Литмир - Электронная Библиотека
Содержание  
A
A

– С чего бы? Да и Хакона ведь я не по ногам выбирала.

Ньял улыбается, обращая на нее один из излюбленных своих лукавых взглядов. Ничего хорошего не сулит этот взгляд, и Ренэйст напрягается, ожидая, что же скажет ей острый на язык юноша.

– Знаю я, как ты Хакона выбирала, – говорит Ньял.

Щеки северянки вспыхивают, подобно пламени костра. Как смеет он позволять себе подобные речи в отношении дочери конунга? Не имеет права на это даже потому, что несколько зим назад связали они себя узами побратимства, разделив свою кровь! Как воину, Ренэйст следует посмеяться над собой, но у нее не выходит. Сердечную тему затрагивает Ньял, словами подбирается к самому сокровенному, туда, куда не всех допускают. Не ему судить, отчего выбор ее пал именно на Медведя, и не ему ее осуждать! Она бьет его кулаком, сокрытым тяжелой кожаной перчаткой, в крепкое плечо, и заходится Ньял громким смехом.

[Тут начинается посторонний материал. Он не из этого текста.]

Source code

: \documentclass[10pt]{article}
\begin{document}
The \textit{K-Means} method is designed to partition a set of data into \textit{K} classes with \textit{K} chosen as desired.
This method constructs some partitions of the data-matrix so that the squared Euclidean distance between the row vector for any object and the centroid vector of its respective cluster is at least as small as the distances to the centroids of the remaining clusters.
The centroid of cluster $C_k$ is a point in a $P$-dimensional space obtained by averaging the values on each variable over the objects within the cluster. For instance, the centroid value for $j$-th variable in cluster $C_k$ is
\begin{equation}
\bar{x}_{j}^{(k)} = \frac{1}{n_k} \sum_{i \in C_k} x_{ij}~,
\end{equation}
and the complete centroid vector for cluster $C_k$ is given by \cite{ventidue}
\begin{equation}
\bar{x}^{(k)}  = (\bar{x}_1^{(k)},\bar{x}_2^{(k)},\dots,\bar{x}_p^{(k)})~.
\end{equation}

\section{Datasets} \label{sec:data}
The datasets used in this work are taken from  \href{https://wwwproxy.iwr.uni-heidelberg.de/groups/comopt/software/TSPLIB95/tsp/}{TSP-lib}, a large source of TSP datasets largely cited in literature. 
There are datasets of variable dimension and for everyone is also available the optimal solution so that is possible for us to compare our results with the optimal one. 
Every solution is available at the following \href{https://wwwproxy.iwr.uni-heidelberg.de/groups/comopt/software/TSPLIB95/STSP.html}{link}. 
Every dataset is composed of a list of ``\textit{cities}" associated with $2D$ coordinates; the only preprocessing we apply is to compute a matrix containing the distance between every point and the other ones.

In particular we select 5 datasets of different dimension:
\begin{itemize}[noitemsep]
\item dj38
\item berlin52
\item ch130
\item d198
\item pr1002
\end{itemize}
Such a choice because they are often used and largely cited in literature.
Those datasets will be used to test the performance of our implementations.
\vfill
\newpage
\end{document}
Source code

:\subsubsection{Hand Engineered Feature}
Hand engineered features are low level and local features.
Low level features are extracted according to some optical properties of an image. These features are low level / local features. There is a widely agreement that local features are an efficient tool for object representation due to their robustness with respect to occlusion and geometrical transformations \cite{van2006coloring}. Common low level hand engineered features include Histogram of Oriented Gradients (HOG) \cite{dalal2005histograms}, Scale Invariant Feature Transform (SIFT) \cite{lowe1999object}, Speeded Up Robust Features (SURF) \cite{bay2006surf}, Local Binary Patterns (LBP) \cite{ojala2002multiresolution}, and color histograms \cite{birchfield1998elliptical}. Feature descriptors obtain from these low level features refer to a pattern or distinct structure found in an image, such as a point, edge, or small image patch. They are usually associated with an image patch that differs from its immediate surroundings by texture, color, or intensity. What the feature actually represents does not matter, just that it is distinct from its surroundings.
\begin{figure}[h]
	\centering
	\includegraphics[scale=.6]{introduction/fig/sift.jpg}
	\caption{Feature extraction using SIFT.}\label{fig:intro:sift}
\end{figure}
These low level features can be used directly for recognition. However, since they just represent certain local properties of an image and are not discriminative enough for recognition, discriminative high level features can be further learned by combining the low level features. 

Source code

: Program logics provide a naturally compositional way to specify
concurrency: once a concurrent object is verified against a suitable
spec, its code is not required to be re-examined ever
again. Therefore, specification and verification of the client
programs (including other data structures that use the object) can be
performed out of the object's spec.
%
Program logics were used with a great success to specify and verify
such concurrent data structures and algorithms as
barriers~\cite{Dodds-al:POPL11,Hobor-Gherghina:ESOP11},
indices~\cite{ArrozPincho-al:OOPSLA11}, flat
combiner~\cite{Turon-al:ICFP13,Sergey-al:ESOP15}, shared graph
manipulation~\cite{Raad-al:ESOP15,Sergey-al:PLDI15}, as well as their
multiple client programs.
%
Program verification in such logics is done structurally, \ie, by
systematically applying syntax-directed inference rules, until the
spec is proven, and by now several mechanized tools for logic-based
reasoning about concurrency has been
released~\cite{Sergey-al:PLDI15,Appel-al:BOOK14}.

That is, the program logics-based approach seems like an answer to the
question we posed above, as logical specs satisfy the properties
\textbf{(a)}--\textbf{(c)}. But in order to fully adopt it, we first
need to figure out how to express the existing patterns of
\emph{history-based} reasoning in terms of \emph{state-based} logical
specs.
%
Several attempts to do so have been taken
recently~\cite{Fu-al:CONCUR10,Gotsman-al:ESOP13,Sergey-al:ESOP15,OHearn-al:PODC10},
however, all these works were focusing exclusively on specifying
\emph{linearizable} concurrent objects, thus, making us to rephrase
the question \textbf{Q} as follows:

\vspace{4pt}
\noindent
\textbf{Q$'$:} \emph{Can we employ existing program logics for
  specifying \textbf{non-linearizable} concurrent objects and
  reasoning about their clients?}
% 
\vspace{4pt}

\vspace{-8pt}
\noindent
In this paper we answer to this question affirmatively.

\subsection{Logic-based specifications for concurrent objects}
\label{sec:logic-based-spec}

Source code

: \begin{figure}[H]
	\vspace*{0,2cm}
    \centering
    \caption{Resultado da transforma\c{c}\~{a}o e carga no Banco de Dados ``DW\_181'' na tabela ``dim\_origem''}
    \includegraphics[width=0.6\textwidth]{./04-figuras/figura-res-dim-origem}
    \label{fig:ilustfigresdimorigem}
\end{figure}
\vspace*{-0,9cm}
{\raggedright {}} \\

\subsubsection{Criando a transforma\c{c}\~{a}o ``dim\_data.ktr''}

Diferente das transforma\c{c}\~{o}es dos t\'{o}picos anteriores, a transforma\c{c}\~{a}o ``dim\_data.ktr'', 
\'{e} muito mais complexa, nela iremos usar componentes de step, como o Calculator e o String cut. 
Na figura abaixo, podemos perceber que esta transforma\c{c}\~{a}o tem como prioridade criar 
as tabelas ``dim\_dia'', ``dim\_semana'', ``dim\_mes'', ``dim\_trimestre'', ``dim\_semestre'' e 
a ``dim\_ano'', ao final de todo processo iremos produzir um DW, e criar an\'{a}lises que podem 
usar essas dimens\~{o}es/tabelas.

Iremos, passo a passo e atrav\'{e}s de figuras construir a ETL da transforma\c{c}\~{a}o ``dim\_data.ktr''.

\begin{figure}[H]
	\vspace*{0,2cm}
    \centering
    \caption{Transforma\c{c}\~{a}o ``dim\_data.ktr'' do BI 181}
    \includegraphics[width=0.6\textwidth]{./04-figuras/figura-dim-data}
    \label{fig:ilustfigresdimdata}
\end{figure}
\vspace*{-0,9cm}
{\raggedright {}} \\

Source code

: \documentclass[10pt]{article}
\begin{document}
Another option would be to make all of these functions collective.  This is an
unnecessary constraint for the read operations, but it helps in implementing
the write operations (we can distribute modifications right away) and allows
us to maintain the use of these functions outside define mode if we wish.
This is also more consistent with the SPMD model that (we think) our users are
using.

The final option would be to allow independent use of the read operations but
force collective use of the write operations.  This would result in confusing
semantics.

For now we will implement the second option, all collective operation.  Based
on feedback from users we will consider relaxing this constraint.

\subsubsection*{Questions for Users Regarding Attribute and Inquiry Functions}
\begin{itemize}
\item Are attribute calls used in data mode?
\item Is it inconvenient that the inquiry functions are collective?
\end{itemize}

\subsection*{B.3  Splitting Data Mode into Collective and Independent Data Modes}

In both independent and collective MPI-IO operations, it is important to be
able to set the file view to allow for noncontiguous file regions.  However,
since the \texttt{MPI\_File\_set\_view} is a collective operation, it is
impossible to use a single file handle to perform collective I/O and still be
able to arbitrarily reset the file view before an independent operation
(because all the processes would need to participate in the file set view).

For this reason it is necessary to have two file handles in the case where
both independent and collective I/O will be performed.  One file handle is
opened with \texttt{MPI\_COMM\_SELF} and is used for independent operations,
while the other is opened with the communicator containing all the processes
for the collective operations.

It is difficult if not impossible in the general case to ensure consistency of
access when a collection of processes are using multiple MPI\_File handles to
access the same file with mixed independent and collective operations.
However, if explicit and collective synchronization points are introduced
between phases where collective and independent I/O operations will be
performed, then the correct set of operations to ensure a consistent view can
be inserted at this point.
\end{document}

– Не сердись, Белолунная, – смеется он. – Но уж больно ты была серьезна.

– И потому ты ведешь себя так, словно все еще остаешься несмышленым ребенком? – отвечает она. – То, что чувствуют другие, не имеет для тебя никакого значения, Ньял. Должна ли я говорить, почему она до сих пор избегает тебя? Видит это в тебе, и вряд ли женщина, подобная ей, захочет такого для себя обращения.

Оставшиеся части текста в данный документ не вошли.